Durkin remembered, at that moment, that he was woefully hungry. He also remembered, more gratefully, that the young Chicagoan, the lonely and loquacious youth he had met the day before in the café of the "Terrasse," had asked him to take dinner with him, to view the splendor of "Ciro's" and a keeper of the vestiaire in scarlet breeches and silk stockings. Afterwards they were to go to the little bon-bon play-house up by the more pretentious bon-bon Casino. He was to watch the antics of a band of actors toying with some mimic fate, flippantly, to the sound of music, when his own destiny swung trembling on the last silken thread of tortured suspense! Yet it was better than moping alone, he told himself. He hated loneliness. And until the last few weeks he had scarcely known the meaning of the word! There had always been that other hand for which to reach, that other shoulder on which to lean! And suddenly, at the sting of the memories that surged over him, he went to the window that opened on its world of sea and sunlight, and looked out.
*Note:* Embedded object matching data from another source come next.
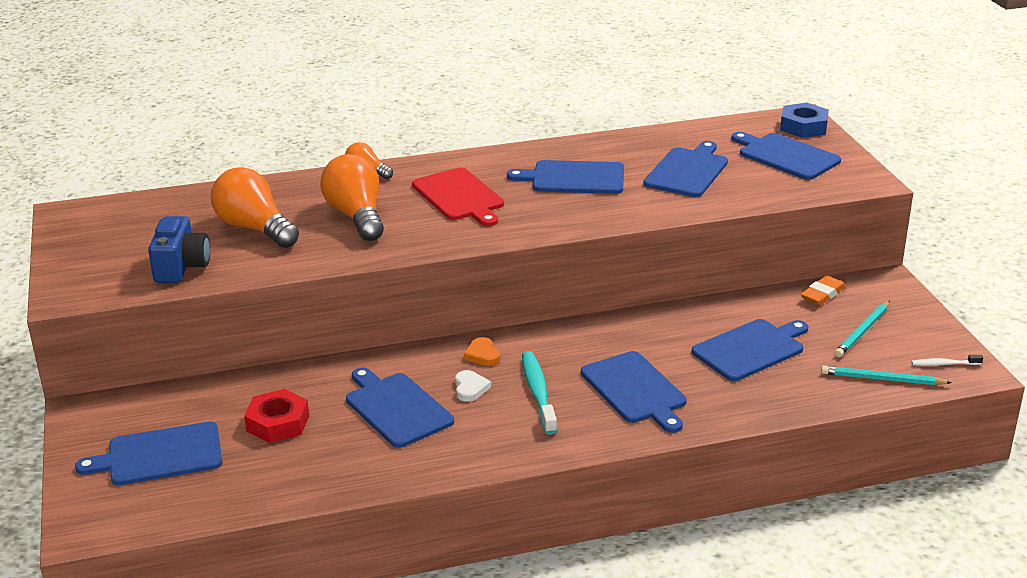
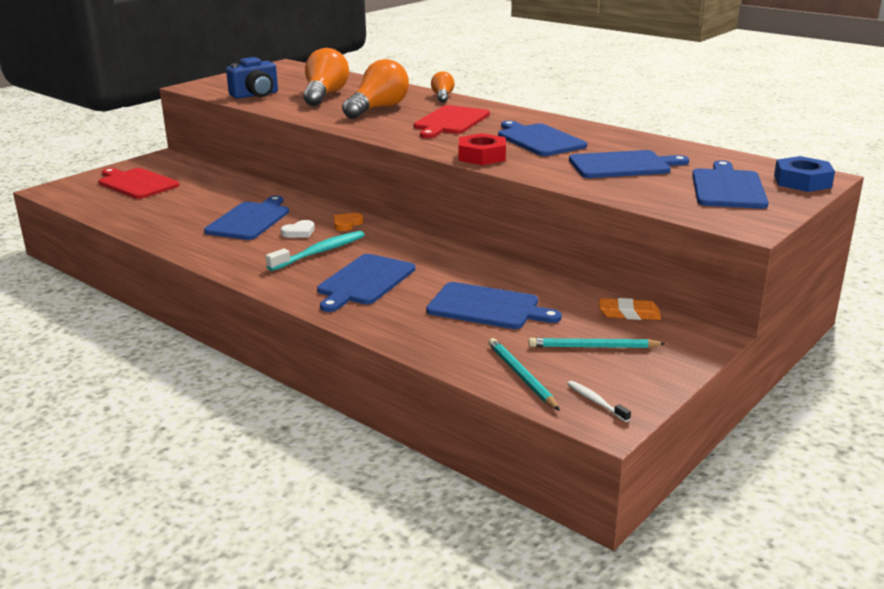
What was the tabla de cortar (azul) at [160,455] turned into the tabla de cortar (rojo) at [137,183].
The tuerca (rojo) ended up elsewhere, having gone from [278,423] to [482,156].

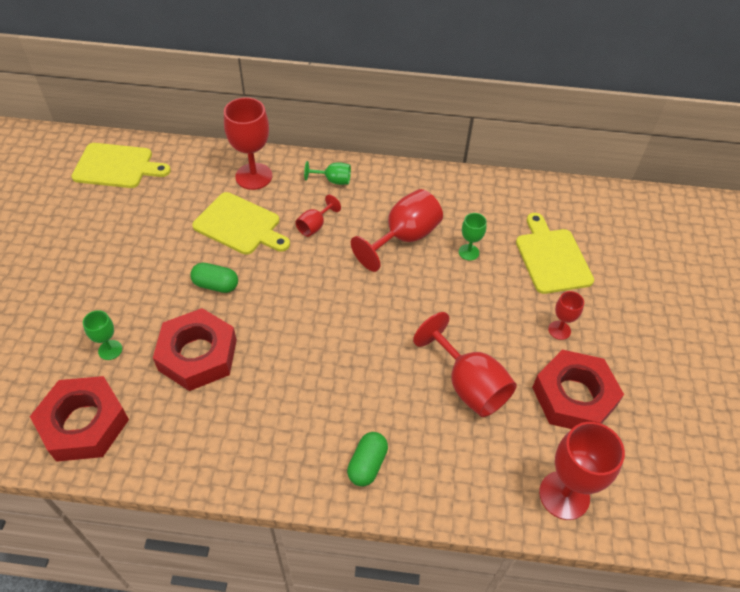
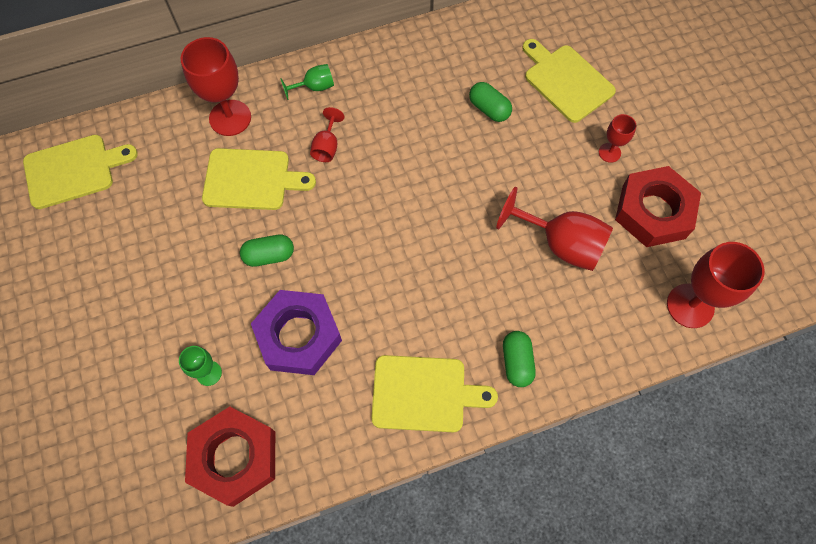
What was the tuerca (rojo) at [197,355] turned into the tuerca (morado) at [298,335].
The second view lost the copa (rojo) at [404,238].
Where the copa (verde) stood at [468,252], the cápsula (verde) came to stand at [489,109].
The second view gained the tabla de cortar (amarillo) at [424,393].

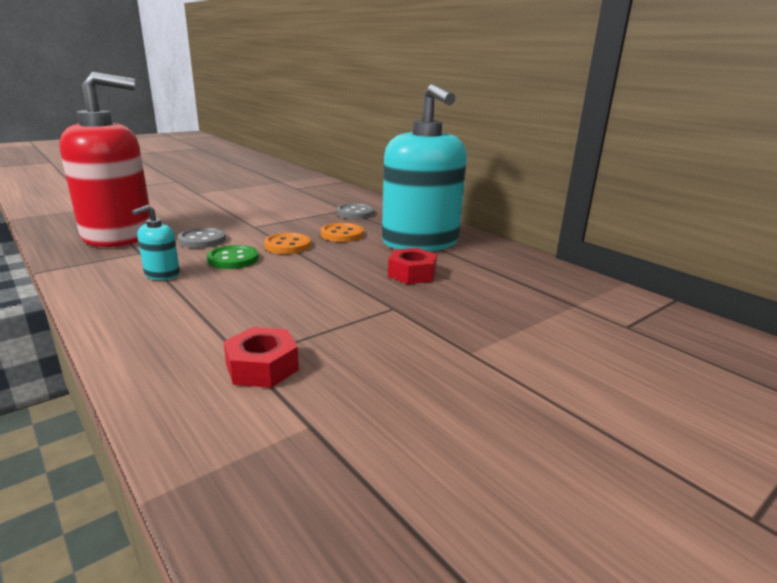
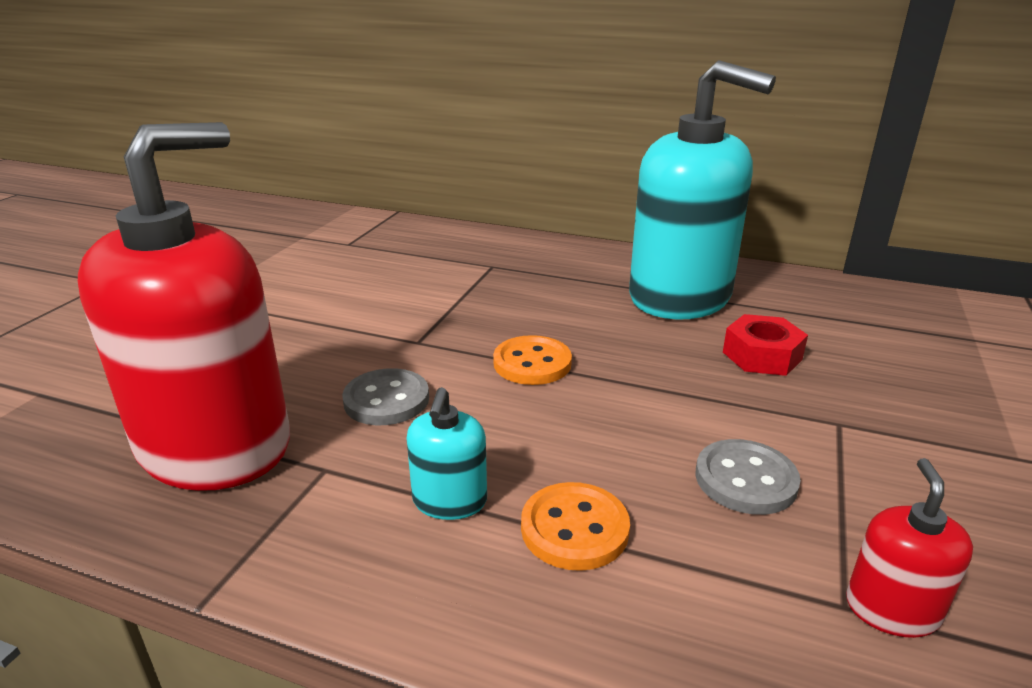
The second view lost the botón (verde) at [233,259].
Where the tuerca (rojo) stood at [262,367], the dispensador de jabón (rojo) came to stand at [892,609].
The botón (naranja) ended up elsewhere, having gone from [342,234] to [574,529].
The botón (gris) ended up elsewhere, having gone from [355,213] to [745,479].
His hands clutched the sill, and his unhappy eyes were intent and inquiring, as they swept the world before him in a slow and comprehensive gaze.

"Wherever you wait, wherever you are, in all this wide world, Frank, come here, to me, now, now, for I want you, need you!"

His lips scarcely murmured the vague invocation; it was more an inarticulate wish phrasing itself somewhere in the background of his clouded brain.

But as he awoke to the tumult of his emotions, to the intensity of his attitude, whilst he stood there projecting that vague call out into space, he turned abruptly away, with the abashment of a reticent man detected in an act of theatricality, and flung out of the room, down into the crowded streets of Monte Carlo.